La Version Abstraite : Un Isomorphisme d’Anneaux

Le théorème a une formulation plus élégante et puissante dans le langage de l’algèbre moderne. Il établit que la structure de l’anneau $\mathbb{Z}/N\mathbb{Z}$ est « la même » que celle du produit des anneaux plus petits.

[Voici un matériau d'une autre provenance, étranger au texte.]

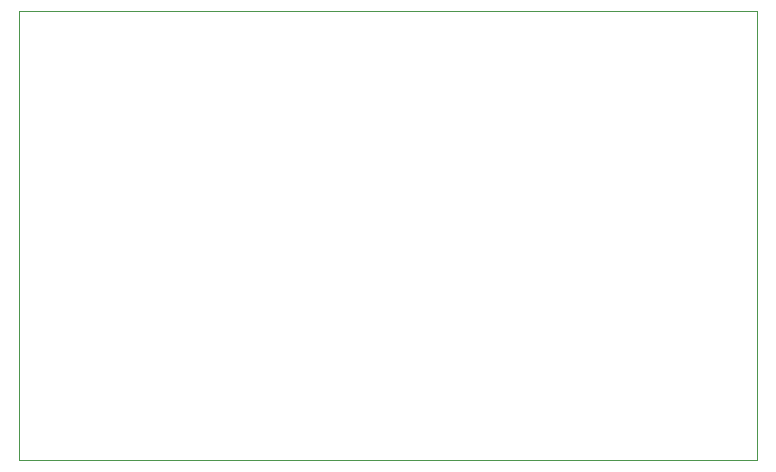
<source format=gbr>
%TF.GenerationSoftware,KiCad,Pcbnew,8.0.2*%
%TF.CreationDate,2024-10-28T21:49:58+01:00*%
%TF.ProjectId,SplitX_2,53706c69-7458-45f3-922e-6b696361645f,rev?*%
%TF.SameCoordinates,Original*%
%TF.FileFunction,Profile,NP*%
%FSLAX46Y46*%
G04 Gerber Fmt 4.6, Leading zero omitted, Abs format (unit mm)*
G04 Created by KiCad (PCBNEW 8.0.2) date 2024-10-28 21:49:58*
%MOMM*%
%LPD*%
G01*
G04 APERTURE LIST*
%TA.AperFunction,Profile*%
%ADD10C,0.100000*%
%TD*%
G04 APERTURE END LIST*
D10*
X191500000Y-37000000D02*
X254000000Y-37000000D01*
X254000000Y-75000000D01*
X191500000Y-75000000D01*
X191500000Y-37000000D01*
M02*

</source>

Théorème Chinois (Version Anneaux)

Soient $n_1, \dots, n_k$ des entiers deux à deux premiers entre eux. Soit $N = n_1 \dots n_k$. Alors l’application $$ \begin{array}{rcl} f: \mathbb{Z}/N\mathbb{Z} & \to & \mathbb{Z}/n_1\mathbb{Z} \times \dots \times \mathbb{Z}/n_k\mathbb{Z} \\ \bar{x} & \mapsto & (x \pmod{n_1}, \dots, x \pmod{n_k}) \end{array} $$ est un isomorphisme d’anneaux.

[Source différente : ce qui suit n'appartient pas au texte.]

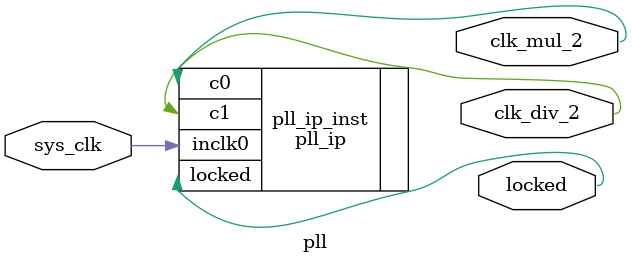
<source format=v>
module pll
(
	input wire sys_clk,
	
	output wire clk_mul_2,
	output wire clk_div_2,
	output wire locked
);

pll_ip	pll_ip_inst
(
	.inclk0 ( sys_clk ),
	.c0 ( clk_mul_2 ),
    .c1 ( clk_div_2 ),
    .locked ( locked )
);  
endmodule
</source>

Cela signifie que $f$ est une bijection qui préserve les opérations d’addition et de multiplication. Le fait que $f$ soit une bijection est exactement l’affirmation de la version « congruence » du théorème : pour chaque $k$-uplet de restes $(a_1, \dots, a_k)$, il existe un unique $\bar{x}$ qui s’envoie dessus.

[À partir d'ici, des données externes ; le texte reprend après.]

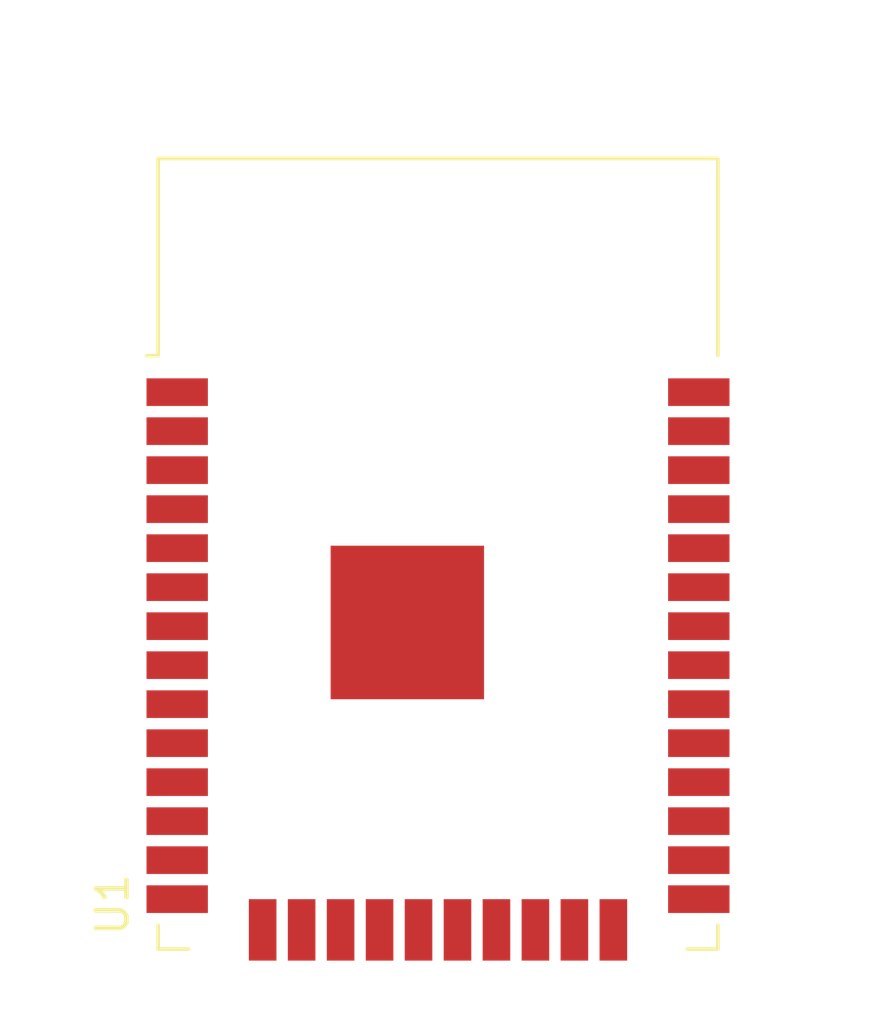
<source format=kicad_pcb>
(kicad_pcb (version 20171130) (host pcbnew "(5.1.6)-1")

  (general
    (thickness 1.6)
    (drawings 0)
    (tracks 0)
    (zones 0)
    (modules 1)
    (nets 37)
  )

  (page A4)
  (layers
    (0 F.Cu signal)
    (31 B.Cu signal)
    (32 B.Adhes user)
    (33 F.Adhes user)
    (34 B.Paste user)
    (35 F.Paste user)
    (36 B.SilkS user)
    (37 F.SilkS user)
    (38 B.Mask user)
    (39 F.Mask user)
    (40 Dwgs.User user)
    (41 Cmts.User user)
    (42 Eco1.User user)
    (43 Eco2.User user)
    (44 Edge.Cuts user)
    (45 Margin user)
    (46 B.CrtYd user)
    (47 F.CrtYd user)
    (48 B.Fab user)
    (49 F.Fab user)
  )

  (setup
    (last_trace_width 0.25)
    (trace_clearance 0.2)
    (zone_clearance 0.508)
    (zone_45_only no)
    (trace_min 0.2)
    (via_size 0.8)
    (via_drill 0.4)
    (via_min_size 0.4)
    (via_min_drill 0.3)
    (uvia_size 0.3)
    (uvia_drill 0.1)
    (uvias_allowed no)
    (uvia_min_size 0.2)
    (uvia_min_drill 0.1)
    (edge_width 0.05)
    (segment_width 0.2)
    (pcb_text_width 0.3)
    (pcb_text_size 1.5 1.5)
    (mod_edge_width 0.12)
    (mod_text_size 1 1)
    (mod_text_width 0.15)
    (pad_size 1.524 1.524)
    (pad_drill 0.762)
    (pad_to_mask_clearance 0.05)
    (aux_axis_origin 0 0)
    (visible_elements FFFFFF7F)
    (pcbplotparams
      (layerselection 0x010fc_ffffffff)
      (usegerberextensions false)
      (usegerberattributes true)
      (usegerberadvancedattributes true)
      (creategerberjobfile true)
      (excludeedgelayer true)
      (linewidth 0.100000)
      (plotframeref false)
      (viasonmask false)
      (mode 1)
      (useauxorigin false)
      (hpglpennumber 1)
      (hpglpenspeed 20)
      (hpglpendiameter 15.000000)
      (psnegative false)
      (psa4output false)
      (plotreference true)
      (plotvalue true)
      (plotinvisibletext false)
      (padsonsilk false)
      (subtractmaskfromsilk false)
      (outputformat 1)
      (mirror false)
      (drillshape 1)
      (scaleselection 1)
      (outputdirectory ""))
  )

  (net 0 "")
  (net 1 "Net-(U1-Pad1)")
  (net 2 "Net-(U1-Pad37)")
  (net 3 "Net-(U1-Pad36)")
  (net 4 "Net-(U1-Pad35)")
  (net 5 "Net-(U1-Pad34)")
  (net 6 "Net-(U1-Pad33)")
  (net 7 "Net-(U1-Pad32)")
  (net 8 "Net-(U1-Pad31)")
  (net 9 "Net-(U1-Pad30)")
  (net 10 "Net-(U1-Pad29)")
  (net 11 "Net-(U1-Pad28)")
  (net 12 "Net-(U1-Pad27)")
  (net 13 "Net-(U1-Pad26)")
  (net 14 "Net-(U1-Pad25)")
  (net 15 "Net-(U1-Pad24)")
  (net 16 "Net-(U1-Pad23)")
  (net 17 "Net-(U1-Pad22)")
  (net 18 "Net-(U1-Pad21)")
  (net 19 "Net-(U1-Pad20)")
  (net 20 "Net-(U1-Pad19)")
  (net 21 "Net-(U1-Pad18)")
  (net 22 "Net-(U1-Pad17)")
  (net 23 "Net-(U1-Pad16)")
  (net 24 "Net-(U1-Pad14)")
  (net 25 "Net-(U1-Pad13)")
  (net 26 "Net-(U1-Pad12)")
  (net 27 "Net-(U1-Pad11)")
  (net 28 "Net-(U1-Pad10)")
  (net 29 "Net-(U1-Pad9)")
  (net 30 "Net-(U1-Pad8)")
  (net 31 "Net-(U1-Pad7)")
  (net 32 "Net-(U1-Pad6)")
  (net 33 "Net-(U1-Pad5)")
  (net 34 "Net-(U1-Pad4)")
  (net 35 "Net-(U1-Pad3)")
  (net 36 "Net-(U1-Pad2)")

  (net_class Default "This is the default net class."
    (clearance 0.2)
    (trace_width 0.25)
    (via_dia 0.8)
    (via_drill 0.4)
    (uvia_dia 0.3)
    (uvia_drill 0.1)
    (add_net "Net-(U1-Pad1)")
    (add_net "Net-(U1-Pad10)")
    (add_net "Net-(U1-Pad11)")
    (add_net "Net-(U1-Pad12)")
    (add_net "Net-(U1-Pad13)")
    (add_net "Net-(U1-Pad14)")
    (add_net "Net-(U1-Pad16)")
    (add_net "Net-(U1-Pad17)")
    (add_net "Net-(U1-Pad18)")
    (add_net "Net-(U1-Pad19)")
    (add_net "Net-(U1-Pad2)")
    (add_net "Net-(U1-Pad20)")
    (add_net "Net-(U1-Pad21)")
    (add_net "Net-(U1-Pad22)")
    (add_net "Net-(U1-Pad23)")
    (add_net "Net-(U1-Pad24)")
    (add_net "Net-(U1-Pad25)")
    (add_net "Net-(U1-Pad26)")
    (add_net "Net-(U1-Pad27)")
    (add_net "Net-(U1-Pad28)")
    (add_net "Net-(U1-Pad29)")
    (add_net "Net-(U1-Pad3)")
    (add_net "Net-(U1-Pad30)")
    (add_net "Net-(U1-Pad31)")
    (add_net "Net-(U1-Pad32)")
    (add_net "Net-(U1-Pad33)")
    (add_net "Net-(U1-Pad34)")
    (add_net "Net-(U1-Pad35)")
    (add_net "Net-(U1-Pad36)")
    (add_net "Net-(U1-Pad37)")
    (add_net "Net-(U1-Pad4)")
    (add_net "Net-(U1-Pad5)")
    (add_net "Net-(U1-Pad6)")
    (add_net "Net-(U1-Pad7)")
    (add_net "Net-(U1-Pad8)")
    (add_net "Net-(U1-Pad9)")
  )

  (module RF_Module:ESP32-WROOM-32 (layer F.Cu) (tedit 5B5B4654) (tstamp 5F2146E5)
    (at 112.25 121.75)
    (descr "Single 2.4 GHz Wi-Fi and Bluetooth combo chip https://www.espressif.com/sites/default/files/documentation/esp32-wroom-32_datasheet_en.pdf")
    (tags "Single 2.4 GHz Wi-Fi and Bluetooth combo  chip")
    (path /5F201BE9)
    (attr smd)
    (fp_text reference U1 (at -10.61 8.43 90) (layer F.SilkS)
      (effects (font (size 1 1) (thickness 0.15)))
    )
    (fp_text value ESP32-WROOM-32 (at 0 11.5) (layer F.Fab)
      (effects (font (size 1 1) (thickness 0.15)))
    )
    (fp_text user "5 mm" (at 7.8 -19.075 90) (layer Cmts.User)
      (effects (font (size 0.5 0.5) (thickness 0.1)))
    )
    (fp_text user "5 mm" (at -11.2 -14.375) (layer Cmts.User)
      (effects (font (size 0.5 0.5) (thickness 0.1)))
    )
    (fp_text user "5 mm" (at 11.8 -14.375) (layer Cmts.User)
      (effects (font (size 0.5 0.5) (thickness 0.1)))
    )
    (fp_text user Antenna (at 0 -13) (layer Cmts.User)
      (effects (font (size 1 1) (thickness 0.15)))
    )
    (fp_text user "KEEP-OUT ZONE" (at 0 -19) (layer Cmts.User)
      (effects (font (size 1 1) (thickness 0.15)))
    )
    (fp_text user %R (at 0 0) (layer F.Fab)
      (effects (font (size 1 1) (thickness 0.15)))
    )
    (fp_line (start -14 -9.97) (end -14 -20.75) (layer Dwgs.User) (width 0.1))
    (fp_line (start 9 9.76) (end 9 -15.745) (layer F.Fab) (width 0.1))
    (fp_line (start -9 9.76) (end 9 9.76) (layer F.Fab) (width 0.1))
    (fp_line (start -9 -15.745) (end -9 -10.02) (layer F.Fab) (width 0.1))
    (fp_line (start -9 -15.745) (end 9 -15.745) (layer F.Fab) (width 0.1))
    (fp_line (start -9.75 10.5) (end -9.75 -9.72) (layer F.CrtYd) (width 0.05))
    (fp_line (start -9.75 10.5) (end 9.75 10.5) (layer F.CrtYd) (width 0.05))
    (fp_line (start 9.75 -9.72) (end 9.75 10.5) (layer F.CrtYd) (width 0.05))
    (fp_line (start -14.25 -21) (end 14.25 -21) (layer F.CrtYd) (width 0.05))
    (fp_line (start -9 -9.02) (end -9 9.76) (layer F.Fab) (width 0.1))
    (fp_line (start -8.5 -9.52) (end -9 -10.02) (layer F.Fab) (width 0.1))
    (fp_line (start -9 -9.02) (end -8.5 -9.52) (layer F.Fab) (width 0.1))
    (fp_line (start 14 -9.97) (end -14 -9.97) (layer Dwgs.User) (width 0.1))
    (fp_line (start 14 -9.97) (end 14 -20.75) (layer Dwgs.User) (width 0.1))
    (fp_line (start 14 -20.75) (end -14 -20.75) (layer Dwgs.User) (width 0.1))
    (fp_line (start -14.25 -21) (end -14.25 -9.72) (layer F.CrtYd) (width 0.05))
    (fp_line (start 14.25 -21) (end 14.25 -9.72) (layer F.CrtYd) (width 0.05))
    (fp_line (start -14.25 -9.72) (end -9.75 -9.72) (layer F.CrtYd) (width 0.05))
    (fp_line (start 9.75 -9.72) (end 14.25 -9.72) (layer F.CrtYd) (width 0.05))
    (fp_line (start -12.525 -20.75) (end -14 -19.66) (layer Dwgs.User) (width 0.1))
    (fp_line (start -10.525 -20.75) (end -14 -18.045) (layer Dwgs.User) (width 0.1))
    (fp_line (start -8.525 -20.75) (end -14 -16.43) (layer Dwgs.User) (width 0.1))
    (fp_line (start -6.525 -20.75) (end -14 -14.815) (layer Dwgs.User) (width 0.1))
    (fp_line (start -4.525 -20.75) (end -14 -13.2) (layer Dwgs.User) (width 0.1))
    (fp_line (start -2.525 -20.75) (end -14 -11.585) (layer Dwgs.User) (width 0.1))
    (fp_line (start -0.525 -20.75) (end -14 -9.97) (layer Dwgs.User) (width 0.1))
    (fp_line (start 1.475 -20.75) (end -12 -9.97) (layer Dwgs.User) (width 0.1))
    (fp_line (start 3.475 -20.75) (end -10 -9.97) (layer Dwgs.User) (width 0.1))
    (fp_line (start -8 -9.97) (end 5.475 -20.75) (layer Dwgs.User) (width 0.1))
    (fp_line (start 7.475 -20.75) (end -6 -9.97) (layer Dwgs.User) (width 0.1))
    (fp_line (start 9.475 -20.75) (end -4 -9.97) (layer Dwgs.User) (width 0.1))
    (fp_line (start 11.475 -20.75) (end -2 -9.97) (layer Dwgs.User) (width 0.1))
    (fp_line (start 13.475 -20.75) (end 0 -9.97) (layer Dwgs.User) (width 0.1))
    (fp_line (start 14 -19.66) (end 2 -9.97) (layer Dwgs.User) (width 0.1))
    (fp_line (start 14 -18.045) (end 4 -9.97) (layer Dwgs.User) (width 0.1))
    (fp_line (start 14 -16.43) (end 6 -9.97) (layer Dwgs.User) (width 0.1))
    (fp_line (start 14 -14.815) (end 8 -9.97) (layer Dwgs.User) (width 0.1))
    (fp_line (start 14 -13.2) (end 10 -9.97) (layer Dwgs.User) (width 0.1))
    (fp_line (start 14 -11.585) (end 12 -9.97) (layer Dwgs.User) (width 0.1))
    (fp_line (start 9.2 -13.875) (end 13.8 -13.875) (layer Cmts.User) (width 0.1))
    (fp_line (start 13.8 -13.875) (end 13.6 -14.075) (layer Cmts.User) (width 0.1))
    (fp_line (start 13.8 -13.875) (end 13.6 -13.675) (layer Cmts.User) (width 0.1))
    (fp_line (start 9.2 -13.875) (end 9.4 -14.075) (layer Cmts.User) (width 0.1))
    (fp_line (start 9.2 -13.875) (end 9.4 -13.675) (layer Cmts.User) (width 0.1))
    (fp_line (start -13.8 -13.875) (end -13.6 -14.075) (layer Cmts.User) (width 0.1))
    (fp_line (start -13.8 -13.875) (end -13.6 -13.675) (layer Cmts.User) (width 0.1))
    (fp_line (start -9.2 -13.875) (end -9.4 -13.675) (layer Cmts.User) (width 0.1))
    (fp_line (start -13.8 -13.875) (end -9.2 -13.875) (layer Cmts.User) (width 0.1))
    (fp_line (start -9.2 -13.875) (end -9.4 -14.075) (layer Cmts.User) (width 0.1))
    (fp_line (start 8.4 -16) (end 8.2 -16.2) (layer Cmts.User) (width 0.1))
    (fp_line (start 8.4 -16) (end 8.6 -16.2) (layer Cmts.User) (width 0.1))
    (fp_line (start 8.4 -20.6) (end 8.6 -20.4) (layer Cmts.User) (width 0.1))
    (fp_line (start 8.4 -16) (end 8.4 -20.6) (layer Cmts.User) (width 0.1))
    (fp_line (start 8.4 -20.6) (end 8.2 -20.4) (layer Cmts.User) (width 0.1))
    (fp_line (start -9.12 9.1) (end -9.12 9.88) (layer F.SilkS) (width 0.12))
    (fp_line (start -9.12 9.88) (end -8.12 9.88) (layer F.SilkS) (width 0.12))
    (fp_line (start 9.12 9.1) (end 9.12 9.88) (layer F.SilkS) (width 0.12))
    (fp_line (start 9.12 9.88) (end 8.12 9.88) (layer F.SilkS) (width 0.12))
    (fp_line (start -9.12 -15.865) (end 9.12 -15.865) (layer F.SilkS) (width 0.12))
    (fp_line (start 9.12 -15.865) (end 9.12 -9.445) (layer F.SilkS) (width 0.12))
    (fp_line (start -9.12 -15.865) (end -9.12 -9.445) (layer F.SilkS) (width 0.12))
    (fp_line (start -9.12 -9.445) (end -9.5 -9.445) (layer F.SilkS) (width 0.12))
    (pad 38 smd rect (at 8.5 -8.255) (size 2 0.9) (layers F.Cu F.Paste F.Mask)
      (net 1 "Net-(U1-Pad1)"))
    (pad 37 smd rect (at 8.5 -6.985) (size 2 0.9) (layers F.Cu F.Paste F.Mask)
      (net 2 "Net-(U1-Pad37)"))
    (pad 36 smd rect (at 8.5 -5.715) (size 2 0.9) (layers F.Cu F.Paste F.Mask)
      (net 3 "Net-(U1-Pad36)"))
    (pad 35 smd rect (at 8.5 -4.445) (size 2 0.9) (layers F.Cu F.Paste F.Mask)
      (net 4 "Net-(U1-Pad35)"))
    (pad 34 smd rect (at 8.5 -3.175) (size 2 0.9) (layers F.Cu F.Paste F.Mask)
      (net 5 "Net-(U1-Pad34)"))
    (pad 33 smd rect (at 8.5 -1.905) (size 2 0.9) (layers F.Cu F.Paste F.Mask)
      (net 6 "Net-(U1-Pad33)"))
    (pad 32 smd rect (at 8.5 -0.635) (size 2 0.9) (layers F.Cu F.Paste F.Mask)
      (net 7 "Net-(U1-Pad32)"))
    (pad 31 smd rect (at 8.5 0.635) (size 2 0.9) (layers F.Cu F.Paste F.Mask)
      (net 8 "Net-(U1-Pad31)"))
    (pad 30 smd rect (at 8.5 1.905) (size 2 0.9) (layers F.Cu F.Paste F.Mask)
      (net 9 "Net-(U1-Pad30)"))
    (pad 29 smd rect (at 8.5 3.175) (size 2 0.9) (layers F.Cu F.Paste F.Mask)
      (net 10 "Net-(U1-Pad29)"))
    (pad 28 smd rect (at 8.5 4.445) (size 2 0.9) (layers F.Cu F.Paste F.Mask)
      (net 11 "Net-(U1-Pad28)"))
    (pad 27 smd rect (at 8.5 5.715) (size 2 0.9) (layers F.Cu F.Paste F.Mask)
      (net 12 "Net-(U1-Pad27)"))
    (pad 26 smd rect (at 8.5 6.985) (size 2 0.9) (layers F.Cu F.Paste F.Mask)
      (net 13 "Net-(U1-Pad26)"))
    (pad 25 smd rect (at 8.5 8.255) (size 2 0.9) (layers F.Cu F.Paste F.Mask)
      (net 14 "Net-(U1-Pad25)"))
    (pad 24 smd rect (at 5.715 9.255 90) (size 2 0.9) (layers F.Cu F.Paste F.Mask)
      (net 15 "Net-(U1-Pad24)"))
    (pad 23 smd rect (at 4.445 9.255 90) (size 2 0.9) (layers F.Cu F.Paste F.Mask)
      (net 16 "Net-(U1-Pad23)"))
    (pad 22 smd rect (at 3.175 9.255 90) (size 2 0.9) (layers F.Cu F.Paste F.Mask)
      (net 17 "Net-(U1-Pad22)"))
    (pad 21 smd rect (at 1.905 9.255 90) (size 2 0.9) (layers F.Cu F.Paste F.Mask)
      (net 18 "Net-(U1-Pad21)"))
    (pad 20 smd rect (at 0.635 9.255 90) (size 2 0.9) (layers F.Cu F.Paste F.Mask)
      (net 19 "Net-(U1-Pad20)"))
    (pad 19 smd rect (at -0.635 9.255 90) (size 2 0.9) (layers F.Cu F.Paste F.Mask)
      (net 20 "Net-(U1-Pad19)"))
    (pad 18 smd rect (at -1.905 9.255 90) (size 2 0.9) (layers F.Cu F.Paste F.Mask)
      (net 21 "Net-(U1-Pad18)"))
    (pad 17 smd rect (at -3.175 9.255 90) (size 2 0.9) (layers F.Cu F.Paste F.Mask)
      (net 22 "Net-(U1-Pad17)"))
    (pad 16 smd rect (at -4.445 9.255 90) (size 2 0.9) (layers F.Cu F.Paste F.Mask)
      (net 23 "Net-(U1-Pad16)"))
    (pad 15 smd rect (at -5.715 9.255 90) (size 2 0.9) (layers F.Cu F.Paste F.Mask)
      (net 1 "Net-(U1-Pad1)"))
    (pad 14 smd rect (at -8.5 8.255) (size 2 0.9) (layers F.Cu F.Paste F.Mask)
      (net 24 "Net-(U1-Pad14)"))
    (pad 13 smd rect (at -8.5 6.985) (size 2 0.9) (layers F.Cu F.Paste F.Mask)
      (net 25 "Net-(U1-Pad13)"))
    (pad 12 smd rect (at -8.5 5.715) (size 2 0.9) (layers F.Cu F.Paste F.Mask)
      (net 26 "Net-(U1-Pad12)"))
    (pad 11 smd rect (at -8.5 4.445) (size 2 0.9) (layers F.Cu F.Paste F.Mask)
      (net 27 "Net-(U1-Pad11)"))
    (pad 10 smd rect (at -8.5 3.175) (size 2 0.9) (layers F.Cu F.Paste F.Mask)
      (net 28 "Net-(U1-Pad10)"))
    (pad 9 smd rect (at -8.5 1.905) (size 2 0.9) (layers F.Cu F.Paste F.Mask)
      (net 29 "Net-(U1-Pad9)"))
    (pad 8 smd rect (at -8.5 0.635) (size 2 0.9) (layers F.Cu F.Paste F.Mask)
      (net 30 "Net-(U1-Pad8)"))
    (pad 7 smd rect (at -8.5 -0.635) (size 2 0.9) (layers F.Cu F.Paste F.Mask)
      (net 31 "Net-(U1-Pad7)"))
    (pad 6 smd rect (at -8.5 -1.905) (size 2 0.9) (layers F.Cu F.Paste F.Mask)
      (net 32 "Net-(U1-Pad6)"))
    (pad 5 smd rect (at -8.5 -3.175) (size 2 0.9) (layers F.Cu F.Paste F.Mask)
      (net 33 "Net-(U1-Pad5)"))
    (pad 4 smd rect (at -8.5 -4.445) (size 2 0.9) (layers F.Cu F.Paste F.Mask)
      (net 34 "Net-(U1-Pad4)"))
    (pad 3 smd rect (at -8.5 -5.715) (size 2 0.9) (layers F.Cu F.Paste F.Mask)
      (net 35 "Net-(U1-Pad3)"))
    (pad 2 smd rect (at -8.5 -6.985) (size 2 0.9) (layers F.Cu F.Paste F.Mask)
      (net 36 "Net-(U1-Pad2)"))
    (pad 1 smd rect (at -8.5 -8.255) (size 2 0.9) (layers F.Cu F.Paste F.Mask)
      (net 1 "Net-(U1-Pad1)"))
    (pad 39 smd rect (at -1 -0.755) (size 5 5) (layers F.Cu F.Paste F.Mask)
      (net 1 "Net-(U1-Pad1)"))
    (model ${KISYS3DMOD}/RF_Module.3dshapes/ESP32-WROOM-32.wrl
      (at (xyz 0 0 0))
      (scale (xyz 1 1 1))
      (rotate (xyz 0 0 0))
    )
  )

)

</source>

Cet isomorphisme est extrêmement utile. Il permet de transformer un calcul compliqué modulo $N$ en une série de calculs plus simples modulo les $n_i$. Par exemple, pour calculer $A^E \pmod N$ (une opération centrale en RSA), on peut calculer $a_i = A^E \pmod {n_i}$ pour chaque $i$, puis utiliser le théorème des restes chinois pour reconstruire la solution finale. C’est souvent beaucoup plus rapide.